I've been relatively cool on latter reboots, largely because the things they change to dodge the IP holdings of Parker Bros/Hasbro or Marvel (respectively), always lose something essential.
The largest problem is that the dire wraiths are incomparable villains, and Marvel invented all their meaningful lore. And what lore it is.
The Dire Wraiths are alien demons, creatures that come from a world orbiting a black star in the center of the Dark Nebula. They distill the paranoia of cold war pod-people infiltrators and the demon-loving satanism scare villains of the 70s (and 80s... and 90s... and...) into a single, diabolical package.
Well, two packages, actually-
The wraiths are revealed to be a highly sexually dimorphic species, both in form and social role. Male wraiths were the bulk of who we had dealt with before. They used science and stealth to their advantage.
Their base form was always a placeholder for when Parker Brothers eventually made a Dire Wraith toy for ROM to fight. They never did, so Marvel got to come up with their own finalized design.
And like comic artists are wont to do, they wanted ladies to draw. Look, the artists couldn't resist disrobing them in their first full on-page appearance. Typical.
The Dire Wraith women had been hidden in spooky robes the whole time, so this made it easy. A gender-based murderous uprising later, and we've got our new wraith phenotype.
Now that's a monster! Not some vaguely humanoid, vaguely froglike pale imp, but a starborn demon in the flesh. Froglike hands and feet with melty, loose wax-like flesh pooling about them, more adept at prowling on all fours like a predatory beast than walking like a human being, long whiplike tail, and the face! A lobster-like maw with a lengthy barbed tongue.
A barbed tongue that drips acid.
Before the ladies showed up, it wasn't explained what happened to humans the wraiths replaced. They'd get snatched, there's a replacement, you're pretty sure they're dead.
Now the truth is revealed. The tongue is used to pierce the victim's skull, allowing the wraith to devour their brain and absorb their memories and personality, reducing the whole body to foul ash.
Mind you, they don't have to do this. They can shapeshift all they want on their own. Its questionable if the males even had these barbs, and they may have been doing it like their skrull ancestors.
Yeah, the wraiths are an offshoot of the skrulls... in the same way a cenobite is an offshoot of humanity.

**Supplied records:**
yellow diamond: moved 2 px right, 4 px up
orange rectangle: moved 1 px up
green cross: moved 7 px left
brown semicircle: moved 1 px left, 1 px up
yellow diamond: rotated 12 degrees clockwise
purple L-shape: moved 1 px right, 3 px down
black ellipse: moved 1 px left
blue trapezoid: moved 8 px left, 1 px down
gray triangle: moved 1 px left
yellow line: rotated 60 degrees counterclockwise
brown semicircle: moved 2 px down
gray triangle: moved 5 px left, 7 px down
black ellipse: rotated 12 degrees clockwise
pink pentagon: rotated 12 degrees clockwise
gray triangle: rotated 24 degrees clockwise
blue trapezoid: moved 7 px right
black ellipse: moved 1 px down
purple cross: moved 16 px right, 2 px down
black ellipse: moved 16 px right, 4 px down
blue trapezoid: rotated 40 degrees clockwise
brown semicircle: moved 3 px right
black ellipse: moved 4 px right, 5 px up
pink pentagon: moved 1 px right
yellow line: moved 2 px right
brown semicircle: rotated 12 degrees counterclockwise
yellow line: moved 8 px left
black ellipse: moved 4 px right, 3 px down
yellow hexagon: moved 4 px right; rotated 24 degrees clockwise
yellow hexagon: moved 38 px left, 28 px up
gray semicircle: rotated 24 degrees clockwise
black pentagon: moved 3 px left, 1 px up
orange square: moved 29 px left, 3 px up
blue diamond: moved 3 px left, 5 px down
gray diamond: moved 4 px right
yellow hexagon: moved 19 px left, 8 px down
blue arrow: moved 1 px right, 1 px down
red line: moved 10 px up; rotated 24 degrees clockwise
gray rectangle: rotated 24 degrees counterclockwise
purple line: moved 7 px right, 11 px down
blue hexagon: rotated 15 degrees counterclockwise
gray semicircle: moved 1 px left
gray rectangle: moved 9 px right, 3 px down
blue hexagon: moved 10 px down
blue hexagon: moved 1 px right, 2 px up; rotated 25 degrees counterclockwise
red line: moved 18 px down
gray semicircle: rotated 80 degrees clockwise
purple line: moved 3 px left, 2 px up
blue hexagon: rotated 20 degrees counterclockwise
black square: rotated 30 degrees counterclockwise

**Work task:**
Reproduce word for word the stretch of the Dire Wraiths post that begins at "The Dire Wraith women" and stops after "sure they're dead.".

**Response below:**
The Dire Wraith women had been hidden in spooky robes the whole time, so this made it easy. A gender-based murderous uprising later, and we've got our new wraith phenotype.
Now that's a monster! Not some vaguely humanoid, vaguely froglike pale imp, but a starborn demon in the flesh. Froglike hands and feet with melty, loose wax-like flesh pooling about them, more adept at prowling on all fours like a predatory beast than walking like a human being, long whiplike tail, and the face! A lobster-like maw with a lengthy barbed tongue.
A barbed tongue that drips acid.
Before the ladies showed up, it wasn't explained what happened to humans the wraiths replaced. They'd get snatched, there's a replacement, you're pretty sure they're dead.